+++ SUPPLIED PASSAGE

The prayers that were offered in the public school were voluntary. No one was compelled to participate. They were nondenominational. They recognized the existence of God and recognized God as a Supreme Being and asked His blessing. Nothing else was involved.

This is not the first onslaught on our religious freedom and it will not be the last unless we put some safeguards in our Constitution so strong that it will be impossible for the present and future courts to stretch its meaning to a point of personal înterpretation and beyond its true purpose.

In the early 1870's two organizations were founded, the Liberal League and the American Association for the Advancement of Atheism. They were founded to accomplish what the Supreme Court, knowingly or unknowingly, is well on the way toward accomplishing today. Some of the objectives of these societies were:

(1) That churches and other ecclesiastic property shall no longer be exempted from taxation.

(2) The employment of chaplains in Congress, in State legislatures, in the Navy and militia, and in prisons and all other institutions supported by public money be discontinued.

(3) All religious services sustained by the Government shall be abolished, and especially the use of the Bible in public schools, whether used as a textbook or as a book of religious worship, shall be prohibited.

(4) The judicial oath in the courts and all other departments of Government shall be abolished.

(5) The laws directly or indirectly enforcing the observance of Sunday as a Sabbath shall be repealed.

There were other objectives but these are the basic ones. Our forefathers were able to handle the situation then, and I pray we will be able to handle it now. So far, however, the pattern is the same. Already the Court has virtually outlawed Sunday as a day of worship, in a case involving the State of Maryland. It based its decision not on the principles of religion and morality, but on social and economic principles.

It has outlawed a reference to God in the official oath, also in the State of Maryland.

In a Maryland case, pending for a fall decision, the freedom to use the Bible in the public schools is in jeopardy.

Yes, gentlemen, the pattern is definitely the same. It is shocking and it is frightening.

An interrogating Russian officer told a captured American officer in Korea, "My country will never meet your country on the battlefield. It would be disastrous to both of us.

"In our lifetime my country will overcome your country by bleeding you white economically and destroying you morally."

I ask you, gentlemen, are we going to sit here and let that happen? I have a brief here going into more detail on this subject. This brief was prepared by Hon. J. S. Bracewell, of Houston and Roans Prairie, Tex. He entitles it "A Little Prayer That Stirred a Nation." I believe you will find it of interest.

++++++
+++ PROVIDED MATERIAL

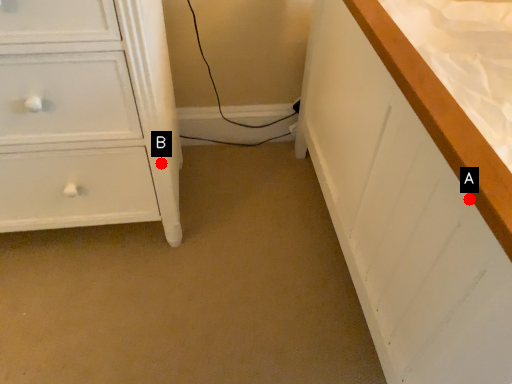
Question: Two points are circled on the image, labeled by A and B beside each circle. Which point is farther to the camera?

Choices:
 (A) A is further
 (B) B is further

++++++

WHAT TO DO
- 1) In the school prayer statement, restate the stretch from "The prayers that" through "else was involved.", swapping "nondenominational" for "nonsectarian".
- 2) According to the school prayer statement, which two organizations were founded in the early 1870's?
- 3) Pick up the school prayer statement after its final sentence and carry it forward.

ANSWERS FOR THIS EXERCISE
- 1)
The prayers that were offered in the public school were voluntary. No one was compelled to participate. They were nonsectarian. They recognized the existence of God and recognized God as a Supreme Being and asked His blessing. Nothing else was involved.

- 2) The Liberal League and the American Association for the Advancement of Atheism.

- 3)
Senator HART. It will be placed in the record at this point.

(The brief follows:)


"Almighty God, we acknowledge our dependence upon Thee, and we beg Thy blessings upon us, our parents, our teachers, and our country."


This little prayer the U.S. Supreme Court says is unconstitutional. opinion by the Supreme Court is causing as much controversy as its desegregation decision in Brown v. Maryland. The Brown case will be used to root out every form of segregation in any tax-supported institution in the United States. That is as it should be, although it came about by a quite strained interpretation of the Constitution.

The Supreme Court says to segregate the races in any tax-supported institution constitutes a denial of the equal protection of the laws. The New York Prayer case is based upon exactly the same principle of reasoning. That is to say, that if any State uses any of its tax revenues in any form to foster, recognize or encourage any religion, such will deny to all other citizens, whether religious or not, the equal protection of the laws and the interpretation will in the end be used to root out every reference to or recognition of religion, not only in our public schools, but in every other tax-supported institution in the country. In some States already the teachers have been forbidden to read the Bible or have any character of Christmas or Easter recognition in the schools. It will follow that the schools will be forbidden to make any recognition whatsoever of any religious event.

It seems that to be logical we will have to abandon "A.D." appearing on most of our legal documents for the simple reason that this recognizes that it is done "in the year of our Lord."

The Liberal League was established in 1873. There was also organized in 1876 the American Secular Union and Free Thought Federation, the president of which was Robert V. Ingersoll, one of the most noted atheists of all time. There was another organization about the same time entitled "The Four A's" the same being the American Association for the Advancement of Atheism. These adopted with little change the same principles. There were nine demands in Ingersoll's organization which we think it appropriate to call attention to.

"1. We demand that churches and other ecclesiastic property shall no longer be exempted from just taxation.

"2. We demand that the employment of chaplains in Congress, in State legislatures, in the Navy and militia, and in prisons, asylums and all other institutions supported by public money shall be discontinued.

"3. We demand that all public appropriations for sectarian, educational and charitable institutions shall cease.

"4. We demand that all religious services now sustained by the Government shall be abolished; and especially the use of the Bible in the public schools, whether ostensibly as a textbook, or avowedly as a book of religious worship, shall be prohibited.

"5. We demand that the appointment by the President of the United States or the Governors of the various States, of all religious festivals and feasts shall wholly cease.

"6. We demand that the judicial oath in the courts and in all other departments of the Government, shall be abolished, and that simple affirmation under pains and penalties of perjury shall be established in its_stead.

"7. We demand that all laws directly or indirectly, enforcing the observance of Sunday as a Sabbath shall be repealed.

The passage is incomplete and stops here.